Le régime juridique de la détention provisoire que nous avons instauré est adapté à l'état d'urgence sanitaire. Encore une fois, il est défini par l'ordonnance du 25 mars et par sa circulaire d'application et le Conseil d'État l'a validé ; il s'applique donc pendant la période que nous traversons. À la fin de l'état d'urgence sanitaire, nous prendrons si nécessaire les mesures qui s'imposeront. En attendant, les règles juridiques sont celles qui figurent dans l'ordonnance et la circulaire susmentionnées.
La question du tracking est délicate : le respect des libertés publiques et des libertés individuelles est en effet prioritaire. Comme vous le savez, puisque le ministre des solidarités et de la santé et le secrétaire d'État chargé du numérique ont donné aujourd'hui, à ce sujet, une interview au journal Le Monde, la France explore de très nombreuses solutions – qui ne sont pas seulement technologiques – à la fois pour approfondir la compréhension de la circulation du virus, pour améliorer la gestion sanitaire de la crise et pour envisager, lorsque le moment sera venu, la sortie du confinement.
D'une part, au moment où nous parlons, il ne faut en aucun cas préjuger de la faisabilité de ces techniques ni même de leur utilité. D'autre part, il est très difficile de porter une appréciation abstraite sur ces questions, au-delà d'une référence aux principes. La nature des outils qui, le cas échéant, pourraient être produits, est déterminante pour apprécier réellement l'éventuel degré d'atteinte aux libertés.
Quoi qu'il en soit, en tant que garde des sceaux, je serai évidemment particulièrement vigilante concernant le droit au respect de la vie privée et les principes fondamentaux en matière de données personnelles, d'abord parce que je suis évidemment viscéralement attachée à ces libertés, mais aussi parce que, en juin 2018, le Parlement français a voté la loi relative à la protection des données personnelles, visant à transposer dans notre droit le RGPD, le règlement général sur la protection des données personnelles. C'est ce texte qui, avec la directive européenne ePrivacy, constitue le socle européen de nos valeurs.

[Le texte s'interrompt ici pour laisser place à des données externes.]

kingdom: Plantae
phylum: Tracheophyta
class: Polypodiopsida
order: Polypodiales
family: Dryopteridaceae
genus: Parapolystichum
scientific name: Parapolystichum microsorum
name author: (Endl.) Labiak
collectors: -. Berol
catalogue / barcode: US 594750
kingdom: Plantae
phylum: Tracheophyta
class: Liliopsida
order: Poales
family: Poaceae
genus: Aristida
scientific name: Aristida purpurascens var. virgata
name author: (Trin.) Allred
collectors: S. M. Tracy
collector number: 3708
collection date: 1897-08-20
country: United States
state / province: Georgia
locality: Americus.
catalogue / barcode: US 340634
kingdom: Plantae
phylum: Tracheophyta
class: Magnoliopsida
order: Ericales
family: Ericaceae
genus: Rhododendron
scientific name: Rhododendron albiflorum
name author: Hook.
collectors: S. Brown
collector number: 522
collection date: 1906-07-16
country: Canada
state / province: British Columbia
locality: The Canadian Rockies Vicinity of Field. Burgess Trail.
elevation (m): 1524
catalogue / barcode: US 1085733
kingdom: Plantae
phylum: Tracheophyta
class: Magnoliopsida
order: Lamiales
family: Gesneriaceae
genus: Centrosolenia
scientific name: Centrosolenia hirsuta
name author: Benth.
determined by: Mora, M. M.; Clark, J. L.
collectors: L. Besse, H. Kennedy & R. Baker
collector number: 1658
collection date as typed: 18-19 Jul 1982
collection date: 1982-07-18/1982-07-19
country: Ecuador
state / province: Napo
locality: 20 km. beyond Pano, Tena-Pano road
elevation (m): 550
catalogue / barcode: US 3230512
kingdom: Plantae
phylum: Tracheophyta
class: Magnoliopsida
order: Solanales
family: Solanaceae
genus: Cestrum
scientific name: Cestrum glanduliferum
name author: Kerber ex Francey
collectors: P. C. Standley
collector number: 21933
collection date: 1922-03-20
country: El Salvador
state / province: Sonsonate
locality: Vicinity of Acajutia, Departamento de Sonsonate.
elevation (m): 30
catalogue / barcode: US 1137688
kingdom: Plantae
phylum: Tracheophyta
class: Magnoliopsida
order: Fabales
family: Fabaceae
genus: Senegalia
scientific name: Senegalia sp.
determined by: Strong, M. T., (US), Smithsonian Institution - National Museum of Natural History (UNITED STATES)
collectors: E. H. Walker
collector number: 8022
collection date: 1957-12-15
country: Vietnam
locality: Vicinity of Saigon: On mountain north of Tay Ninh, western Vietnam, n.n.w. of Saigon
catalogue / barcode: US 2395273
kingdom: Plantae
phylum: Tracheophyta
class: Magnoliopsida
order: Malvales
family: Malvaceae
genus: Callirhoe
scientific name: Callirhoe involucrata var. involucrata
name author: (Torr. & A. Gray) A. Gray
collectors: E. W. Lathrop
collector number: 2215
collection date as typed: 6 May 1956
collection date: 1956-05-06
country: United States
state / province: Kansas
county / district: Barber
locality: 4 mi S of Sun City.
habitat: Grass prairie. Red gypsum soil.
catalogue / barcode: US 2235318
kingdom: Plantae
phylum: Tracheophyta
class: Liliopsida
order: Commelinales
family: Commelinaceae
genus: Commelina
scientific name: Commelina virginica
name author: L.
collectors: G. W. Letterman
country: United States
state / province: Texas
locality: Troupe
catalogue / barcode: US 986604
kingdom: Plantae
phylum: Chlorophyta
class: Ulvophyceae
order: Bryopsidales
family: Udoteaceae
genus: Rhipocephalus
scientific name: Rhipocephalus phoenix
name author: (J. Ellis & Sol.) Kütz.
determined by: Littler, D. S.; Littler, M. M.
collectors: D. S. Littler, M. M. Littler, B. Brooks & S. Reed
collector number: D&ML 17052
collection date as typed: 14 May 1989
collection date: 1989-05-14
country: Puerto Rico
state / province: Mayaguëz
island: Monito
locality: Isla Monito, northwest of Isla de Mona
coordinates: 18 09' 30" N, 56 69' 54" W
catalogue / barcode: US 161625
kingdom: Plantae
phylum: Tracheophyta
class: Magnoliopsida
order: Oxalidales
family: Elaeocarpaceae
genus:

Je rappellerai que ce socle commun s'appuie sur deux valeurs essentielles selon moi et selon le Gouvernement. La première est l'anonymisation des données. Elle découle de la directive ePrivacy et figure dans nos textes. Par conséquent, je ne vois pas comment elle pourrait être remise en cause. Nous devons, à l'évidence, trouver des mesures de sécurité robustes qui garantissent la confidentialité des données potentiellement collectées. Il est très clair que toute dérogation à cette anonymisation supposerait le vote d'une loi. Le deuxième principe cardinal, prévu lui aussi par le socle commun que représente le RGPD, est bien sûr le consentement des personnes. Dans ce dossier, le volontariat constituera un facteur-clé.
S'ajoutent à ces deux principes cardinaux cinq règles tout aussi essentielles. Premièrement, les finalités poursuivies par ces hypothétiques applications et qui, selon le RGPD, peuvent inclure « la sauvegarde des intérêts vitaux de la personne concernée ou d'une autre personne physique », doivent reposer sur des bases juridiques solides. Au fond, c'est l'intérêt supérieur qui prime ici. Les quatre autres règles sont les suivantes : les dispositifs ne peuvent être mis en oeuvre que provisoirement ; les données collectées doivent être strictement nécessaires aux finalités poursuivies et leur traitement doit être également proportionné à ces finalités ; il est fondamental que l'information des personnes soit transparente, ce qui passe notamment par la transmission du code source ; enfin, en matière de recours, les garanties doivent être très claires.
C'est dans le respect de l'ensemble de ces principes que nous pouvons éventuellement réfléchir à des options telles que celles qui ont été proposées par le ministre des solidarités et de la santé et par le secrétaire d'État au numérique. Quoi qu'il en soit, la volonté du Gouvernement est bien de rester ancré sur ces principes-clés de notre droit.